::: Extrait choisi

Au déclenchement de la guerre en 1914, le Dominion canadien sollicita la participation volontaire de la population afin de venir en aide à la Grande-Bretagne. Beaucoup de membres des Premières Nations, ainsi que des Inuits et des Métis, s’engagèrent au sein du corps expéditionnaire canadien. Cela peut sembler étrange puisqu’en 1918, les peuples autochtones étaient marginalisés au pays et le statut d’Indien les privait de tous droits citoyens. Toutefois l’attrait de l’aventure, l’intérêt envers un salaire convenable ou l’enthousiasme de la guerre poussèrent l’enrôlement volontaire de milliers d’entre eux. Tout le monde croyait que la guerre serait courte.
Les défis de ces recrues étaient nombreux. L’éloignement géographique de certaines réserves représentait un obstacle en soit. Les soldats devaient aussi faire face à la barrière linguistique et au choc culturel. En effet, la vie militaire très hiérarchisée et hermétique était à l’opposé de cultures généralement plus égalitaires. Même si les volontaires étaient nombreux, il n’existait aucun bataillon spécifiquement dédié aux Amérindiens.
En 1917, devant le manque de soldats au front, le gouvernement canadien imposa la conscription. Celle-ci appliquée aussi aux peuples autochtones suscita une forte opposition. Pourquoi l’obligation de combattre si on n’est pas considéré comme un citoyen ? La mesure venait aussi briser les clauses de traités qui assuraient le droit de combattre librement. Souvent, les agents du gouvernement eux-mêmes ne se donnaient pas la peine d’appliquer la politique en raison de l’éloignement des réserves et des barrières linguistiques. Rapidement, le gouvernement du Dominion annula la conscription outremer pour les peuples autochtones. On estime à environ 4 000 le nombre « d’Indiens inscrits » ayant pris part au conflit. En comptant les Métis, les Inuits et ceux que l’on appelait les « Indiens émancipés », ce nombre s’élèverait à environ 7 000. Tous étaient volontaires.

::::::

▶ [Objectif de l'exercice]: Poursuivez le texte sur l'engagement des Autochtones du Canada dans la Première Guerre mondiale en reprenant après sa dernière phrase.

::: Extraits de données

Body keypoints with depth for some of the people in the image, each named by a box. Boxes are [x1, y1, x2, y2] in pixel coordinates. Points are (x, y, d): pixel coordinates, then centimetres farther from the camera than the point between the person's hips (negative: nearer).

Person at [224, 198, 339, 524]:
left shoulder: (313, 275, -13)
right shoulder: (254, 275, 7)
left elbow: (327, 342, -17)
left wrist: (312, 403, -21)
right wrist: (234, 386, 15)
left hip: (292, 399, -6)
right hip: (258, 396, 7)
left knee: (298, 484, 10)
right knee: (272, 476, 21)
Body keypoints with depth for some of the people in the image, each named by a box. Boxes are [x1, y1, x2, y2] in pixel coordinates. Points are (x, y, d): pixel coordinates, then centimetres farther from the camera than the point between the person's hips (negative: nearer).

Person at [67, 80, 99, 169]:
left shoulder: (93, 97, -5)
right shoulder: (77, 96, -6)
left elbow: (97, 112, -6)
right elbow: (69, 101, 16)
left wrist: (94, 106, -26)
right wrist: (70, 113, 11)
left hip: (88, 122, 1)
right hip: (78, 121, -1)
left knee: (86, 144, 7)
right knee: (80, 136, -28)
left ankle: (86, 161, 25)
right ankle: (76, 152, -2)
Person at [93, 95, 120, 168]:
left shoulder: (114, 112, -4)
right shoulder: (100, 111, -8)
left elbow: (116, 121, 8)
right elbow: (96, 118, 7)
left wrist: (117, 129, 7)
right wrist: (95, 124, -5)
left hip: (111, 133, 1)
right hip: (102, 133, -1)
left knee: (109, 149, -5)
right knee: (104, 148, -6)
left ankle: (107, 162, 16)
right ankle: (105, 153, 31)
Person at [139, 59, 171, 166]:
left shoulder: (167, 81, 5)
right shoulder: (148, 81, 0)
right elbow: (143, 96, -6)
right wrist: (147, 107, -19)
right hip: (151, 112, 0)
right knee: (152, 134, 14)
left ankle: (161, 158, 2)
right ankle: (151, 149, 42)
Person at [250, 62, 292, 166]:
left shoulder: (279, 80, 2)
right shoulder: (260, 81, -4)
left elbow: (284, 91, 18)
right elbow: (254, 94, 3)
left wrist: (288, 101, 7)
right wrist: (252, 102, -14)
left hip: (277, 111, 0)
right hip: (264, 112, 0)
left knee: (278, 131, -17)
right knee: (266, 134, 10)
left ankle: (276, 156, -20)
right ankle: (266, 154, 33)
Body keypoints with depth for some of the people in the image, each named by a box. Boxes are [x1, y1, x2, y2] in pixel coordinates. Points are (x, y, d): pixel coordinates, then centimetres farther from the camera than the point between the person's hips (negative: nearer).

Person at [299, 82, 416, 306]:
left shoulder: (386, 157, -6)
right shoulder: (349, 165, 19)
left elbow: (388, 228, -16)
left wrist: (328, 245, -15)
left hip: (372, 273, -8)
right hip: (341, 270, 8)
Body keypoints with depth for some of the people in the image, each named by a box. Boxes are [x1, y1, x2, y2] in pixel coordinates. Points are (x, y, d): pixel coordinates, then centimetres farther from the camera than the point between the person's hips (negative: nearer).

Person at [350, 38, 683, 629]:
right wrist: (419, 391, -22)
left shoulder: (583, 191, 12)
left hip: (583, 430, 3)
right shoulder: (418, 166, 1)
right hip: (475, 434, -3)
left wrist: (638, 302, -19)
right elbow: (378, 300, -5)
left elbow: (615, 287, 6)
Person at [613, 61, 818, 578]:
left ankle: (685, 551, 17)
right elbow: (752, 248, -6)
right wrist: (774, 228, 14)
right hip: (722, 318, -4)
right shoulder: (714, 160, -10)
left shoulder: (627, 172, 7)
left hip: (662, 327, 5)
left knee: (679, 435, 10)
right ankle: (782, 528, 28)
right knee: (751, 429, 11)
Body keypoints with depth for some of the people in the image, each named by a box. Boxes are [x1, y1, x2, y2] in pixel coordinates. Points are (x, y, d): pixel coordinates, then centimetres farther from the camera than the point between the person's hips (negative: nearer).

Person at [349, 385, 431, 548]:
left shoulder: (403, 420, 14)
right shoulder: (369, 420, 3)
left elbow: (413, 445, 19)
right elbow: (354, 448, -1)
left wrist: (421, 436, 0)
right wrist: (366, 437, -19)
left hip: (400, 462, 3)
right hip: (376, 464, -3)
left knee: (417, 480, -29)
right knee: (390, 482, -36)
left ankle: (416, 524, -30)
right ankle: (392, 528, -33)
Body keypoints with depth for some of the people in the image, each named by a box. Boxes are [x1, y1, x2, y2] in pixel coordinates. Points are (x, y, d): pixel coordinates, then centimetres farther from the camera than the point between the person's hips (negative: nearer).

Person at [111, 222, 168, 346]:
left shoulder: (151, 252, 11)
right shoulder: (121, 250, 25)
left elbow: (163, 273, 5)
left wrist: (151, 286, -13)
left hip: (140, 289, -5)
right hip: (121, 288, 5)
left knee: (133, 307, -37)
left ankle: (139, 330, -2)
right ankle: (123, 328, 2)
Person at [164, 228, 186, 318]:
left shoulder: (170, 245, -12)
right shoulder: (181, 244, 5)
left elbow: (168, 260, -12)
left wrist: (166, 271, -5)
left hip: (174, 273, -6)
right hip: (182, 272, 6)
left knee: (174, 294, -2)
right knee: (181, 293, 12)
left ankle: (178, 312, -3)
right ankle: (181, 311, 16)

::::::

▶ [Réponse à la consigne]:
Combattant aux côtés des soldats euro descendants, les « Indiens » étaient régulièrement cités pour bravoure et comme étant de bons frères d’armes. La société d’il y a 100 ans avait beau être discriminatoire, une fois dans les tranchées d’Europe, ils étaient égaux. Certains furent même reconnus à l’époque comme des héros de guerre. Le soldat le plus décoré de l’Armée canadienne en 1918, Francis Pegahmagabow était membre de la nation Anishinaabe. Ils étaient intégrés dans tous les corps de métiers, non seulement dans l’infanterie, mais aussi dans le génie, les services de santé, l’aviation, la marine…
Le retour fut difficile pour ces combattants. Au pays, ils retrouvèrent leur statut d’Indien, les replaçant dans la situation d’habitants de seconde zone. Ceux qui avaient pu voter aux élections fédérales, comme les autres soldats, perdirent leur droit de vote. Il y eut des cas de soldats qui, s’étant vu offrir des rations d’alcool avec leur bataillon, furent emprisonnés au Canada car cela contrevenait à la Loi sur les Indiens. Ils n’eurent pas non plus droit à leurs indemnités d’anciens combattants. Alors que ces derniers se voyaient octroyer des terres agricoles pour les réintégrer à la société, 160 000 hectares de ces mêmes terres avaient été confisqués aux réserves. En vérité, le gouvernement de l’époque reconnut peu l’apport des peuples autochtones au sein du corps expéditionnaire canadien et leur grande participation à l’effort de guerre. Ils seront, malgré tout, nombreux à s’engager au sein des rangs pendant la Deuxième Guerre mondiale.
Mais ça, c’est une autre histoire!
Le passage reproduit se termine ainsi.